Myopathy, Spheroid Body


A number sign (#) is used with this entry because spheroid body myopathy is caused by heterozygous mutation in the myotilin gene (MYOT; 604103) on chromosome 5q31.

Myofibrillar myopathy-3 (MFM3; 609200) is an allelic disorder with overlapping features.


Spheroid body myopathy is a form of myofibrillar myopathy (MFM). Myofibrillar myopathy refers to a genetically heterogeneous group of muscular disorders characterized by a pathologic morphologic pattern of myofibrillar degradation and abnormal accumulation of proteins involved with the sarcomeric Z disc (summary by Foroud et al., 2005).

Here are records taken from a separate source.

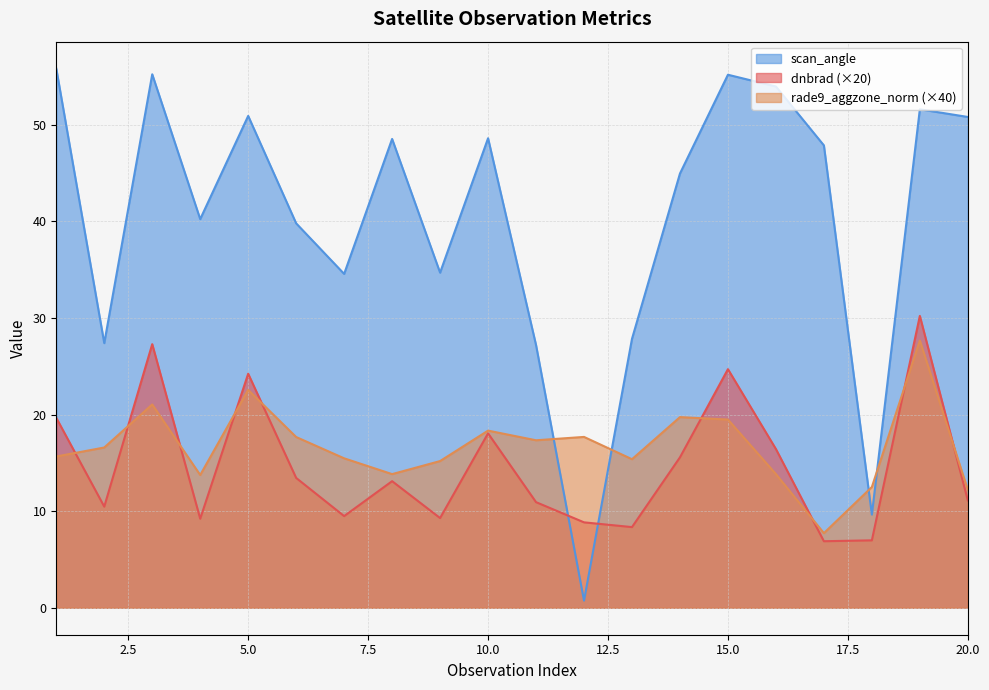

What is the minimum value for dnbrad?

6.9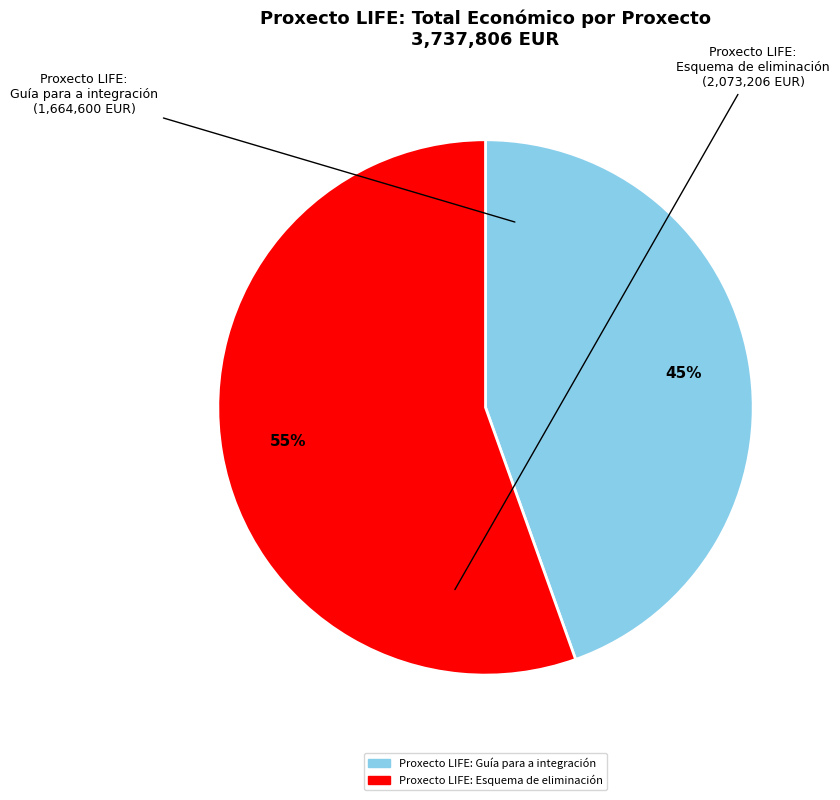

Which category has the smallest portion of the pie?

Proxecto LIFE: Guía para a integración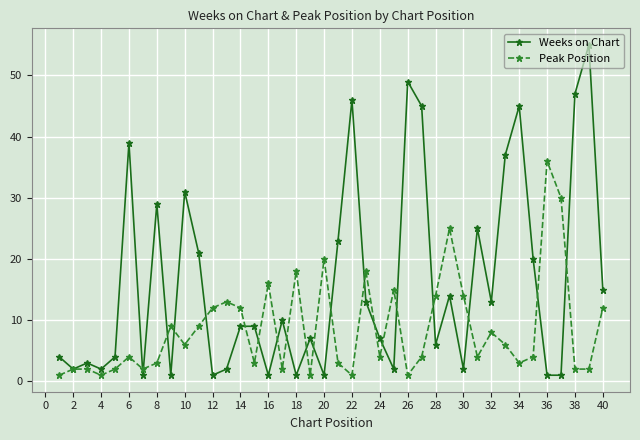

After their last crossing, which series has the higher values: Peak Position or Weeks on Chart?

Weeks on Chart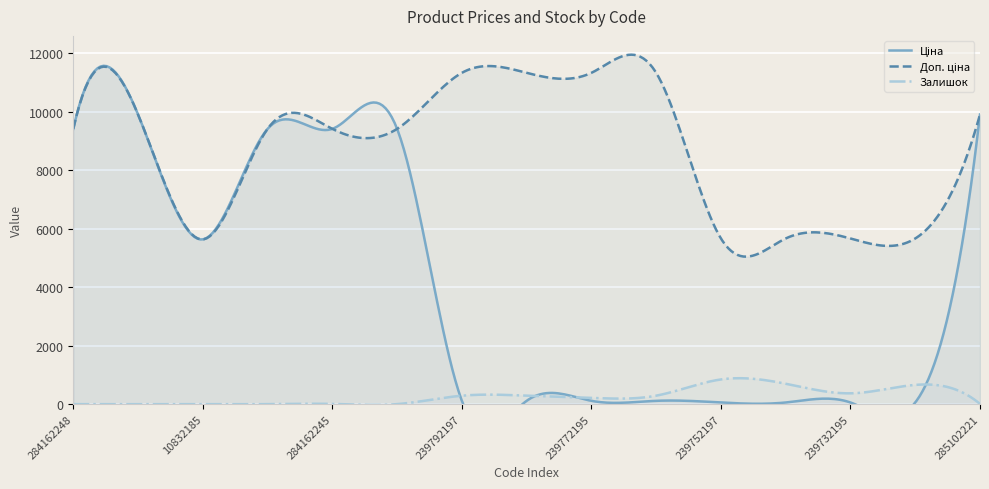

What is the difference between the Доп. ціна values at 285101569 and 239732179?

4241.5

For a general phenotypic description and a discussion of genetic heterogeneity of myofibrillar myopathy, see MFM1 (601419).

Clinical Features

Goebel et al. (1978) described a family from Indiana in which 15 members spanning 4 generations had a slowly progressive myopathy inherited in an autosomal dominant pattern. The disorder began in adolescence and proceeded to some motor incapacitation, but life span was not shortened. Muscle weakness was predominantly proximal, but some patients also had distal weakness. Skeletal muscle biopsy showed an accumulation of myofilamentous material within individual muscle fibers, which the authors termed 'spheroid bodies.' Most of the spheroid bodies were present in type 1 fibers and were devoid of enzyme activity. They were more common in the periphery of muscle fibers and were present as singles, multiples, and aggregates. Other skeletal muscle biopsy features included centralized nuclei, variation in fiber size, and occasional necrosis. Electron microscopy showed that the spheroid bodies were composed of fine filaments resembling a ball of twine; streaming of the Z disc was also observed. The pathologic changes were much more pronounced in biopsies from older patients compared to those from younger patients. Based on these distinct morphologic features, the authors suggested the term 'spheroid body myopathy,' and proposed a primary disturbance of contractile myofibrillar material.

Goebel et al. (1997) provided follow-up on the family reported by Goebel et al. (1978) and described a distantly related family from Oregon. Clinically, affected individuals from the Oregon family had a milder disease compared to those from the Indiana family. The Oregon family had onset in the third or fourth decade of life and usually had only mild muscle weakness. EMG findings were consistent with a myopathic disease process. However, skeletal muscle findings of spheroid bodies in the 2 families were strikingly similar. The spheroid bodies contained increased amounts of desmin (DES; 125660), alpha-beta crystallin (CRYAB; 123590), and ubiquitin (UBB; 191339), suggestive of a desminopathy.

Molecular Genetics

In 21 affected members of a large kindred with spheroid body myopathy reported by Goebel et al. (1978, 1997), Foroud et al. (2005) identified a heterozygous mutation in the TTID gene (S39F; 604103.0006). Although patients with spheroid body myopathy showed some overlapping clinical features with LGMD1A and myotilinopathy, Foroud et al. (2005) nevertheless concluded that there were enough clinical and pathologic differences to consider it a distinct disorder.